Брэдлоу даже написал статью «Феномен холодной стервы» и инкогнито послал в один из мужских журналов. Статья имела успех.
И вот сейчас, после недели изнурительных тестирований, когда начальство решило на недельку отпустить его домой, повидаться с родными, в надежде, что может положительные эмоции помогут хоть что-то выкопать в мозгу Брэдлоу, он с удивлением чувствовал, что не испытывает того влечения, часто болезненного к сидящей напротив хорошенькой женщине. Время лечит? Но для него, с момента их расставания прошло чуть больше месяца. Девятого июля девяностого года он улетел к русичам на Луну для старта оттуда в гиперпространство, а тринадцатого августа того же года вернулся. Правда на Земле, и для Джуди в том числе, за это время пробежало больше трех лет. Пережитые испытания? А их, по сути и не было. Китайцев, пытавшихся их атаковать перед самым стартом, уничтожили без них. Об этом он с Борисом узнал только после возвращения. А в черной дыре? Провели там полчаса и даже испугаться как следует не успели, а уже хоп, и Земля на центральном мониторе обзора. Тогда что?

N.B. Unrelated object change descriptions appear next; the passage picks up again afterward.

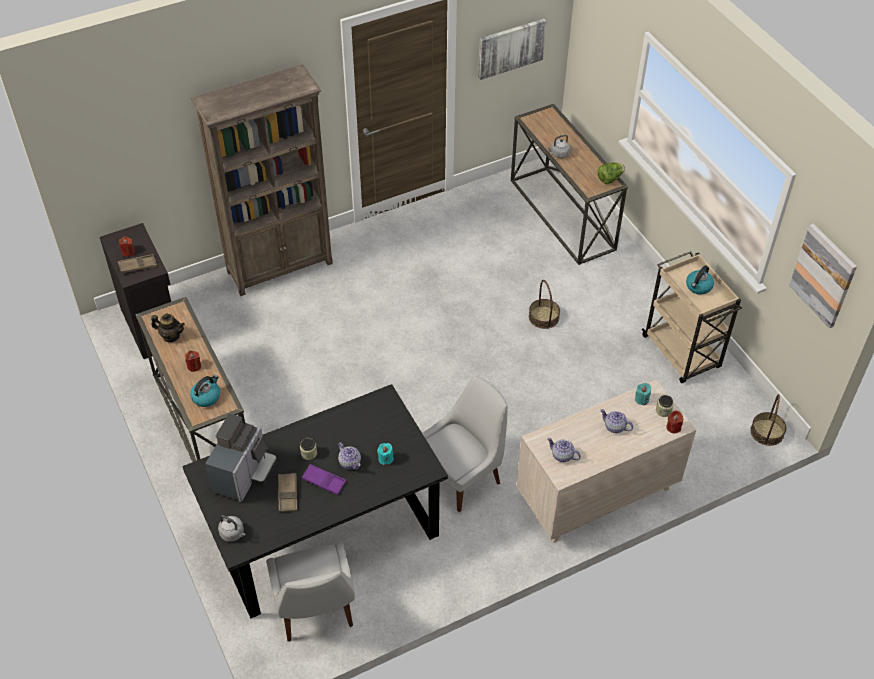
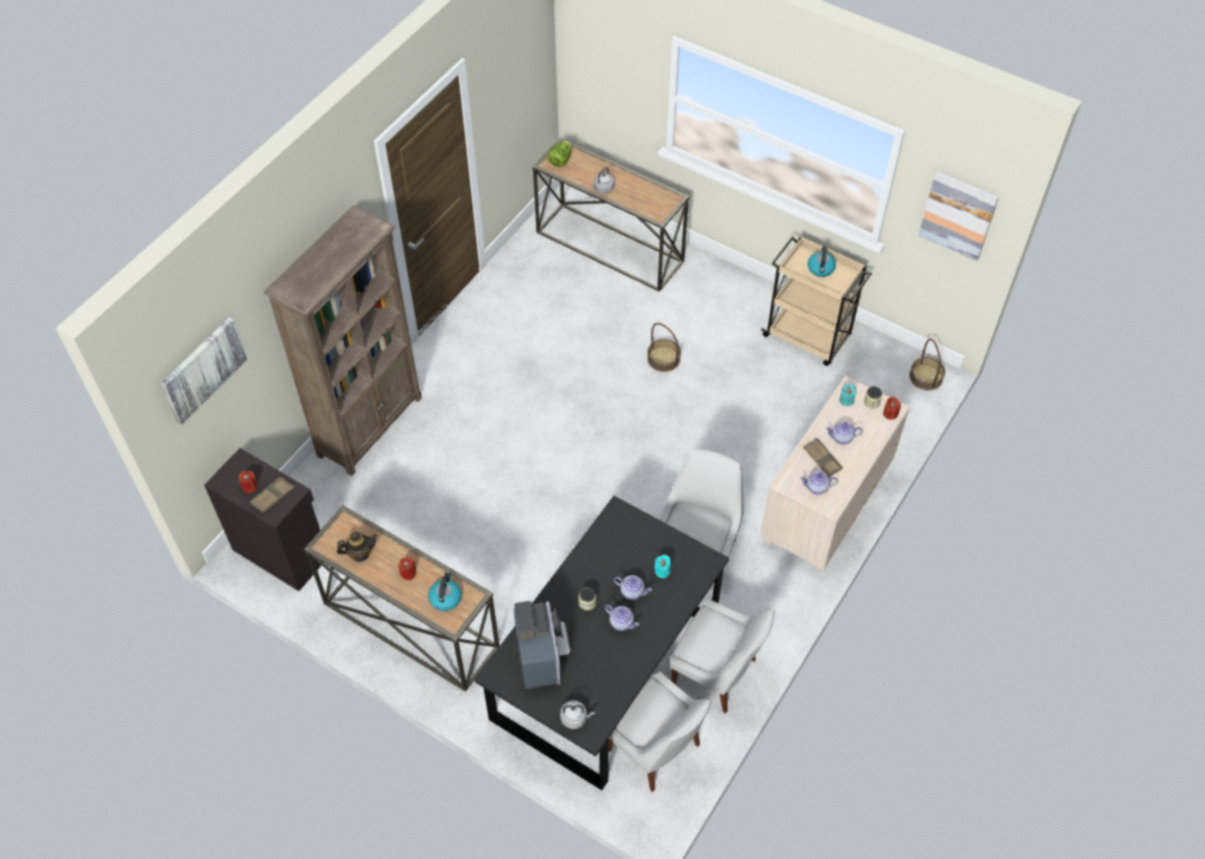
camera: 30 degrees left, 5 degrees up
(288, 494) = (597, 653): brown tray -> brown tray (822, 459)
(324, 481) = (622, 622): purple tray -> teapot
(407, 579) = (717, 674): none -> white chair
(510, 48) = (513, 98): picture -> picture (203, 369)
(610, 179) = (668, 195): lettuce -> lettuce (560, 160)

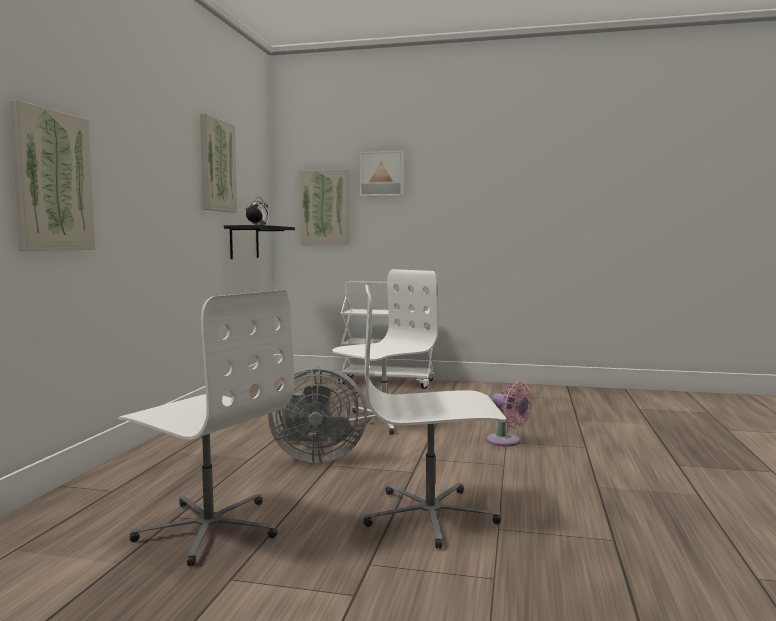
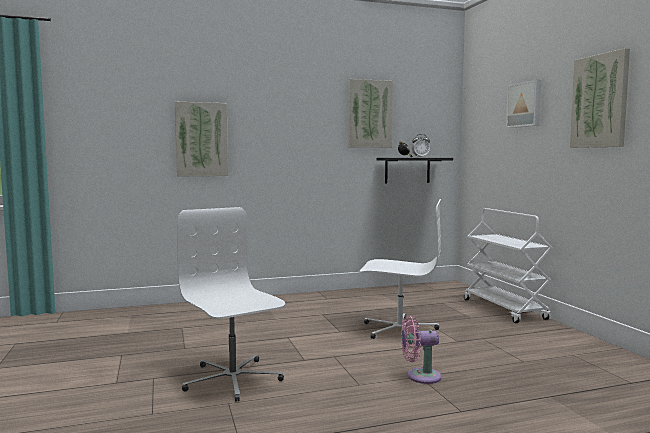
camera: 60 degrees right, 0 degrees up
(209, 528) = (173, 336): white office chair -> none
(315, 457) = (297, 331): grey fan -> none
(325, 208) = (488, 139): picture -> picture (600, 101)
(506, 441) = (420, 376): pink fan -> pink fan turned 75 degrees clockwise

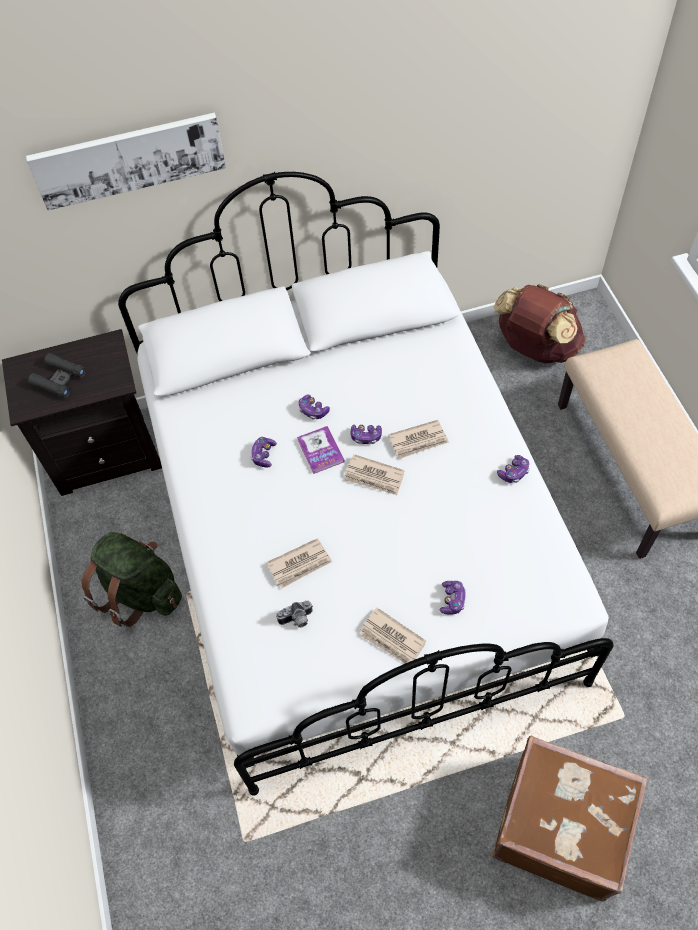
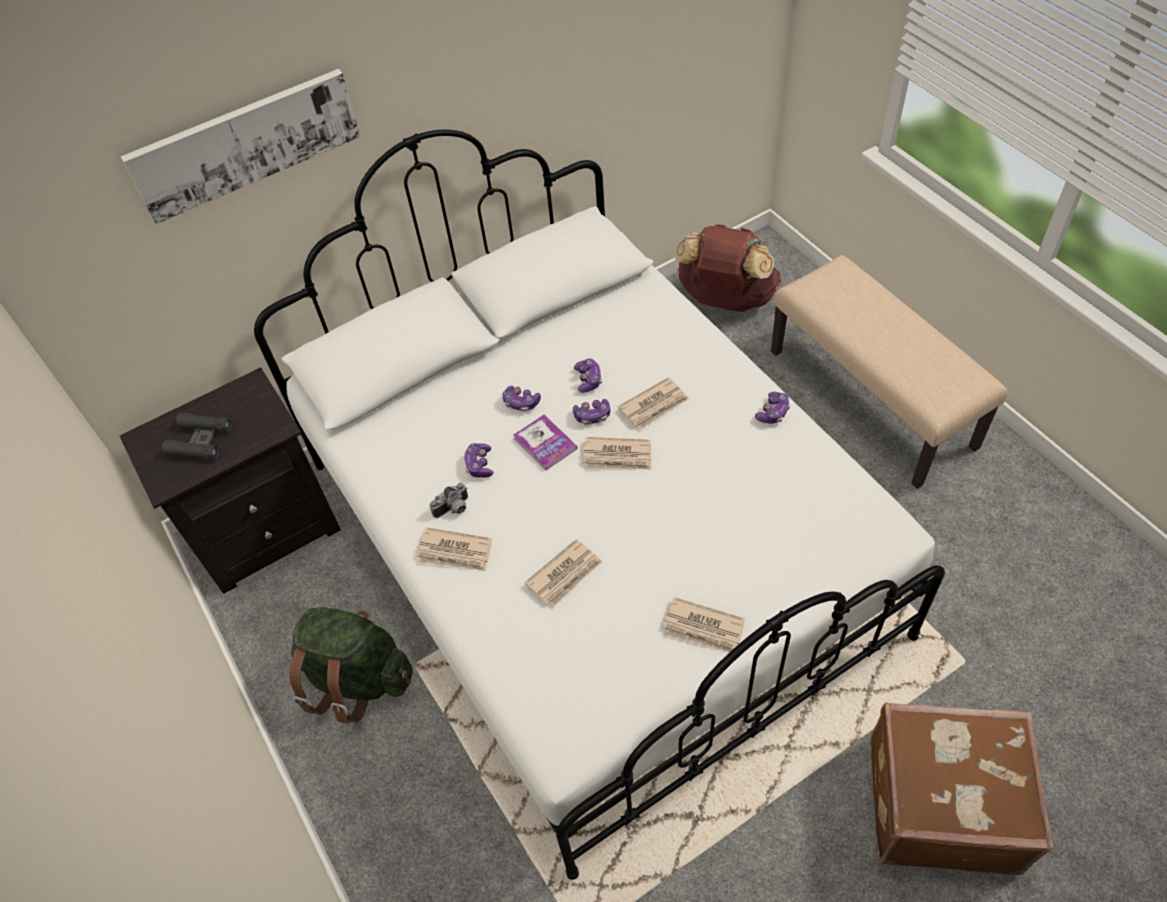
camera: 15 degrees left, 5 degrees down
(222, 523) = (455, 552): none -> newspaper
(297, 620) = (584, 638): camera -> camera (454, 509)
(452, 600) = (756, 566): game controller -> game controller (588, 380)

– Но согласись, в создавшейся ситуации я не виновата, – наконец пробившись через его мысли, до него донеслись слова Джуди. – Тебя официально признали умершим, Главный компьютер ООН посчитал тебя достойным второй жизни и появился второй Хью Брэдлоу, которого, естественно, я признала моим законным мужем. И меня в этом никто не может упрекнуть: ни Бог, ни люди.